U.S. Government Surveillance Undermines Free Press

August 4, 2014

NSA SpyThe American Civil Liberties Union (ACLU) and Human Rights Watch recently concluded that United States government surveillance activities pose a significant threat to freedom of the press in the U.S.  The two organizations urge the U.S. government to limit surveillance of communications and personal data.  They also advocate greater legal protection for government “whistleblowers.”

The public interest organizations, Human Rights Watch and the ACLU, conducted a survey of lawyers, journalists, and both current and past government officials to assess the impact of government surveillance programs on public access to information.  The survey indicated that potential whistleblowers were intimidated by active government surveillance.  That intimidation generally translated into an unwillingness to engage in whistleblowing activities.
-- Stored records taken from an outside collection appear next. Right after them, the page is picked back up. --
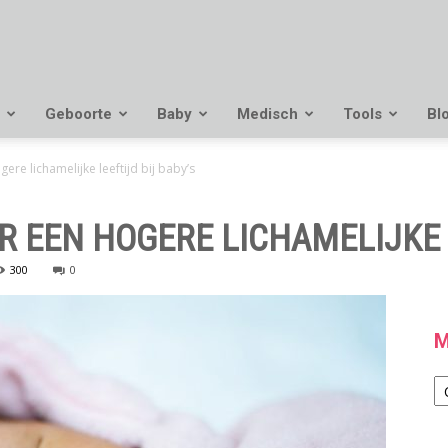
Geboorte
Baby
Medisch
Tools
Bl
re lichamelijke leeftijd bij baby’s
 EEN HOGERE LICHAMELIJKE L
300
0
M
M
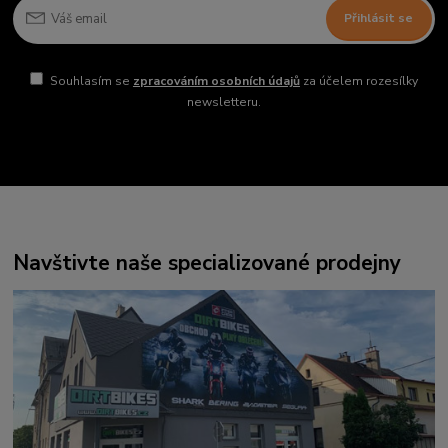
Přihlásit se
Souhlasím se
zpracováním osobních údajů
za účelem rozesílky
newsletteru.
Navštivte naše specializované prodejny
Active government surveillance seems to have a notable chilling effect on public disclosure of important information.  Individuals with access to information regarding government strategies, policies, and operations appear to be increasingly reluctant to leak that information to the media and to the public, fearing that their contacts with journalists and the public will be identified through electronic surveillance activities conducted by the National Security Agency and other government entities.
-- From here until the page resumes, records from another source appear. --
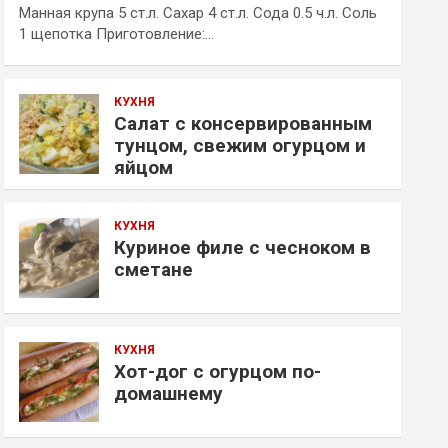
Манная крупа 5 ст.л. Сахар 4 ст.л. Сода 0.5 ч.л. Соль
1 щепотка Приготовление:…
КУХНЯ
Салат с консервированным
тунцом, свежим огурцом и
яйцом
КУХНЯ
Куриное филе с чесноком в
сметане
КУХНЯ
Хот-дог с огурцом по-
домашнему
This growing reluctance to disclose information seems to be directly connected to the U.S. government’s aggressive use of communications and data monitoring to identify and prosecute whistleblowers.  Widespread awareness of the U.S. government’s surveillance operations contributes to greater reluctance on the part of potential government whistleblowers.

The Obama Administration has displayed a willingness to pursue individuals who disclose confidential government information aggressively.  To date under this Administration, reportedly eight individuals have been charged with violations of the Espionage Act that stem from unauthorized public disclosure of government secrets.
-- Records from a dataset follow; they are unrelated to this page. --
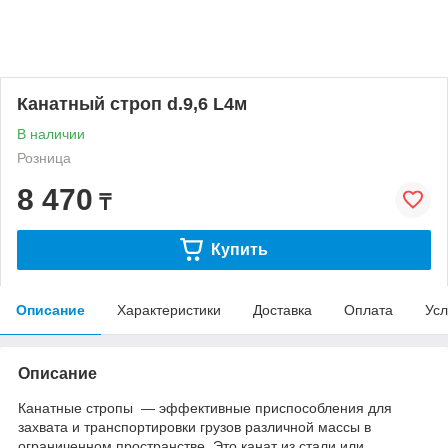
Канатный строп d.9,6 L4м
В наличии
Розница
8 470
₸
Купить
Описание
Характеристики
Доставка
Оплата
Усл
Описание
Канатные стропы — эффективные приспособления для
захвата и транспортировки грузов различной массы в
ограниченном пространстве. Это канат из стали или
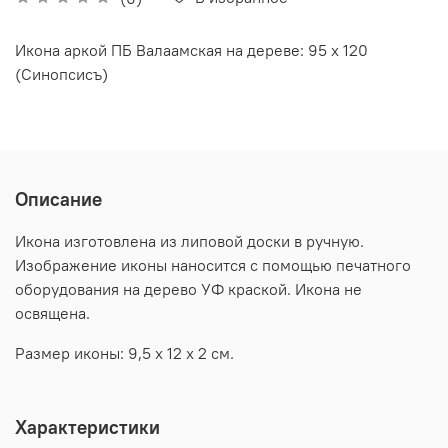
Икона аркой ПБ Валаамская на дереве: 95 х 120
(Синопсисъ)
Описание
Икона изготовлена из липовой доски в ручную.
Изображение иконы наносится с помощью печатного
оборудования на дерево УФ краской. Икона не
освящена.
Размер иконы: 9,5 х 12 х 2 см.
Характеристики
Based on the number of Espionage Act cases initiated and associated public statements, the Obama Administration seems to be notably more aggressive at prosecuting potential whistleblowers than other recent administrations.  This vigorous prosecution makes potential whistleblowers reluctant to provide information to the media.

The ACLU and Human Rights Watch view expansive use of electronic surveillance and active prosecution of whistleblowers to be significant threats to freedom of the press and public access to important information regarding government policies and practices.  In their Report, the organizations observe that intimidation of potential whistleblowers eliminates vital information sources, threatening the existence of effective media oversight of government.

Human Rights Watch and the ACLU recommend immediate reforms to protect necessary information sources.  They suggest that U.S. government surveillance policies and operations be significantly reformed to limit their scope.  The organizations also recommend that applicable laws and government practices should be modified to provide government whistleblowers greater legal protection when they disclose important information.

The Report issued by the ACLU and Human Rights Watch is timely and significant.  The calls for immediate reform which it contains provide a useful framework for action.  Without prompt initiatives of the sort advocated in this Report, the ability of the media to perform its duties effectively will be severely threatened, and vital public access to information regarding government will be denied.